Where head I? The same destination I've always sought.
Always magical because of my fabrications, but evermore to
Lack your material presence- just like I... Oh..
Kind you are not, in being or in thought.
An average walk; one I take with the most frequency. All about me are various trails to traverse, heading here or there, but I always head towards the place that enchants me with memories of you and all I attributed to you and how much you always meant to me, for better or for ill.
The five corpses of cormorants have decayed, I notice, but whoever the sadistic man is who is killing them must have attempted a sixth killing: a poor cormorant hobbles, with one wing extended- broken, shot, or both- as fast as it may. I make a note to seek it out on my way back and perhaps inquire as to what can be done with it, rehabilitation wise. It scoots off and I feel terrible and guilty but continue down the road of sugary, dirty sand.
A family- mother, son, and daughter- are underneath the bridge. I believe I frighten the lady, who probably assumes that I am off to either use or buy drugs. I smile meekly and continue on, forsaking my usual gaze into the brown water.
It's nice to get out, and out of my house and out of all other stifling, oppressive places, my problems are more clear- revealing that they are, indeed, insolvable but at least able to be classified if only I would bring a pencil and paper to write it all down for future reference..
There are many, many birds out, as it should be. I believe they are robins; they look like the proud bird I saw hopping about in Idaho. It's pretty. It's nature. And it reminds me of you. It makes me wish I weren't alone, so that I could vocalize all the small joys I could feel from what is about me, if only the darkness within me weren't suppressing such things. I continue on.

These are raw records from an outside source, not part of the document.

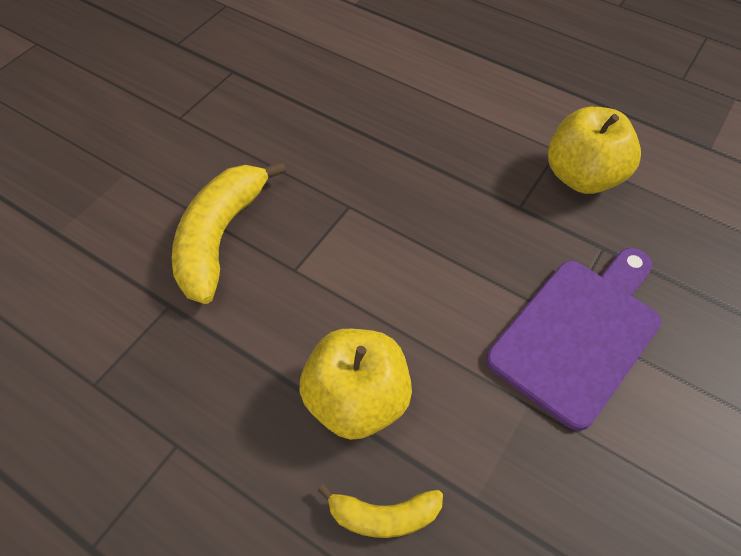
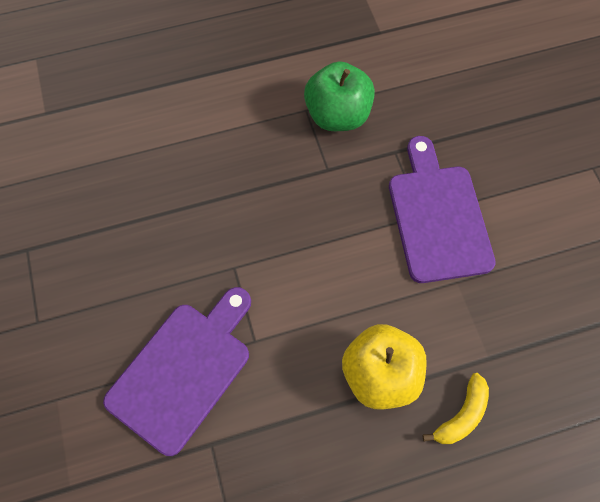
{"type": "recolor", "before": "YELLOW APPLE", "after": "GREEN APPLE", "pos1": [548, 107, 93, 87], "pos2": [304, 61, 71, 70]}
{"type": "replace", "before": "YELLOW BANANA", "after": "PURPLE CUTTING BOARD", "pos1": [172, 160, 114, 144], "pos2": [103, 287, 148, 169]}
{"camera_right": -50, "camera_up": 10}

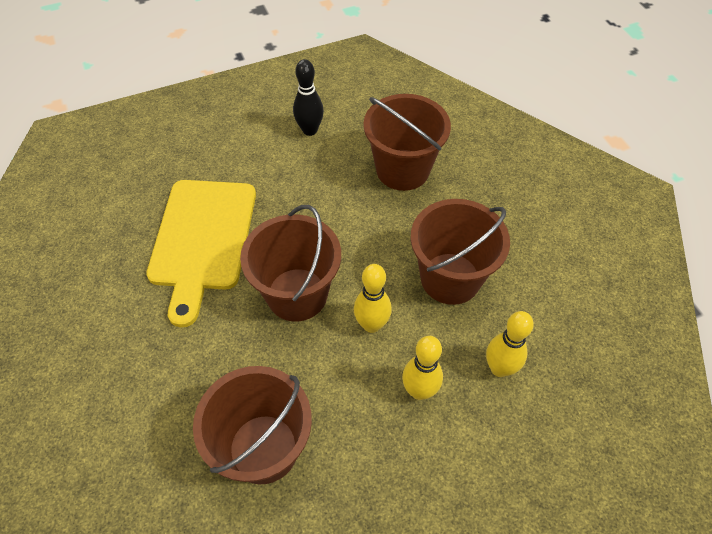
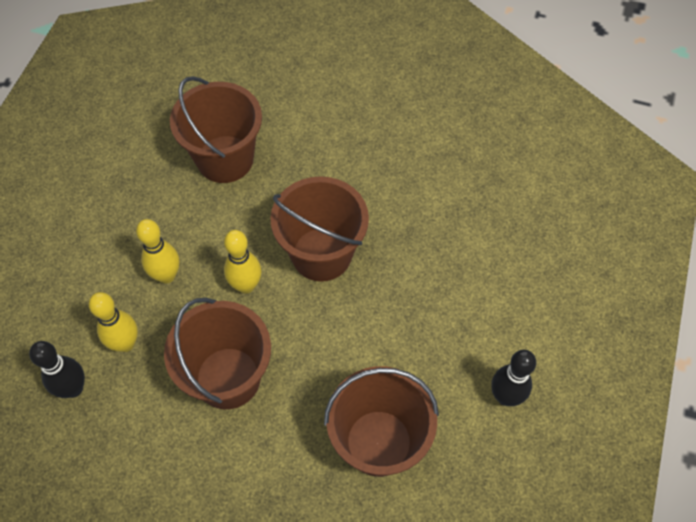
{"type": "delete", "before": "YELLOW CUTTING BOARD", "pos1": [146, 180, 110, 147]}
{"type": "insert", "after": "BLACK BOWLING PIN", "pos2": [29, 341, 56, 57]}
{"camera_right": 130, "camera_up": 5}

My thoughts follow the same pattern they have for years as I walk here.. Still! Still I cannot understand these things! Still I lack hope in the most complete way, both consciously and unconsciously, and yet simultaneously hold on to a dream- as the basis for that dream within me crumbles to minuscule pieces. The thoughts I harbor are the same I did a year ago- a year and a half ago- very near to two years ago. It is as if I cannot extricate myself from a cruel dream in which I play the part of one who can be neither pitied nor liked, loved or hated, understood or misunderstood, and though living, can never live because others have denied her existence.
Dreaming. It must be a cruel dream. No one lives like this, right? No one is like me! Not one person! No one holds on to the things I do! No one is so suppressed in real life! No one is imprisoned by their very existence! No one is given only one exit: death! Therefore: I dream; surely I dream.
But no one will wake me up. The ones I love care not to do so.. Why? Why am I always first to be forgotten and hated?
But I do not cry. I do not wish to return home, to my mom, with incriminating eyes and a reddened face. I do not wish to brush off the truth and ignore the elephant in the room after it has kicked me in the face.